Given problem 1: Rewrite the records from the line with "country: Nicaragua" up to and including the line with "order: Caryophyllales", changing "collectors" to "collected by" and leaving everything else as it is.

Source excerpt:
....................
This Amended and Restated Term Sheet (this "Amended and Restated Term Sheet") is
made and entered into by and among HANMI FINANCIAL CORPORATION, a Delaware
corporation and registered bank holding company with its principal offices in
Los Angeles, California (the "Company"), LEADING INVESTMENT & SECURITIES CO.,
LTD., a Korean corporation with its principal offices in Seoul, Korea
("Leading") and IWL PARTNERS LLC, a Korean company with its principal offices in
Seoul, Korea ("IWL Partners," and collectively with the Company and Leading, the
"Parties").

WHEREAS, the Parties hereto have amended a Term Sheet dated as of May 28, 2009
(the "Term Sheet") on August 5, 2009, outlining the terms and conditions of the
proposed investments by Leading and IWL in newly issued common stock of the
Company;

WHEREAS, the Company and Leading entered into a Securities Purchase Agreement
(the "SPA") dated as of June 12, 2009 pursuant to which the Company has agreed
to issue and Leading has agreed to purchase certain number of shares of the
common stock of the Company, as contemplated by the Term Sheet;

WHEREAS, the Company and Leading have subsequently amended the SPA on July 31,
2009 to, among others, extend the closing date of the Leading Investment and
Additional Leading Investment to September 30, 2009; and

WHEREAS, the Company and Leading have consummated the Leading Investment (as
defined below) as of September 4, 2009.
....................
Data provided:

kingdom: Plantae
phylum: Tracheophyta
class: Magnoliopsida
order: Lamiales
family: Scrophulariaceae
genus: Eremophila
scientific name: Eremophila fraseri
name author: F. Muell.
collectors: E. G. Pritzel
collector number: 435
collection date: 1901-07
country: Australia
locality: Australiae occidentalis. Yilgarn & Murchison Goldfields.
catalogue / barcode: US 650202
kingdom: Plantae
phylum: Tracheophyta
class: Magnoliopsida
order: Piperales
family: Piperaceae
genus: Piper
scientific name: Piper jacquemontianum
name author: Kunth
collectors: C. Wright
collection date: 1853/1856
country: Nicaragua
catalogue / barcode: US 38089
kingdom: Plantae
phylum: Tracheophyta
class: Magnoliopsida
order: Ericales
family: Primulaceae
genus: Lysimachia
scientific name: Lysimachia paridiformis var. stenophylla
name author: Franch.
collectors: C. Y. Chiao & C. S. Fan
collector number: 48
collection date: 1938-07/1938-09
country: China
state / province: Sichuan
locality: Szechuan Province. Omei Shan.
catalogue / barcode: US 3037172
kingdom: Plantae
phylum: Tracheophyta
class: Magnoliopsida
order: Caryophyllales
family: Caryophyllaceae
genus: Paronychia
....................
Given problem 2: Set down the term sheet excerpt again, word for word.

Result 1:
country: Nicaragua
catalogue / barcode: US 38089
kingdom: Plantae
phylum: Tracheophyta
class: Magnoliopsida
order: Ericales
family: Primulaceae
genus: Lysimachia
scientific name: Lysimachia paridiformis var. stenophylla
name author: Franch.
collected by: C. Y. Chiao & C. S. Fan
collector number: 48
collection date: 1938-07/1938-09
country: China
state / province: Sichuan
locality: Szechuan Province. Omei Shan.
catalogue / barcode: US 3037172
kingdom: Plantae
phylum: Tracheophyta
class: Magnoliopsida
order: Caryophyllales

Result 2:
This Amended and Restated Term Sheet (this "Amended and Restated Term Sheet") is
made and entered into by and among HANMI FINANCIAL CORPORATION, a Delaware
corporation and registered bank holding company with its principal offices in
Los Angeles, California (the "Company"), LEADING INVESTMENT & SECURITIES CO.,
LTD., a Korean corporation with its principal offices in Seoul, Korea
("Leading") and IWL PARTNERS LLC, a Korean company with its principal offices in
Seoul, Korea ("IWL Partners," and collectively with the Company and Leading, the
"Parties").

WHEREAS, the Parties hereto have amended a Term Sheet dated as of May 28, 2009
(the "Term Sheet") on August 5, 2009, outlining the terms and conditions of the
proposed investments by Leading and IWL in newly issued common stock of the
Company;

WHEREAS, the Company and Leading entered into a Securities Purchase Agreement
(the "SPA") dated as of June 12, 2009 pursuant to which the Company has agreed
to issue and Leading has agreed to purchase certain number of shares of the
common stock of the Company, as contemplated by the Term Sheet;

WHEREAS, the Company and Leading have subsequently amended the SPA on July 31,
2009 to, among others, extend the closing date of the Leading Investment and
Additional Leading Investment to September 30, 2009; and

WHEREAS, the Company and Leading have consummated the Leading Investment (as
defined below) as of September 4, 2009.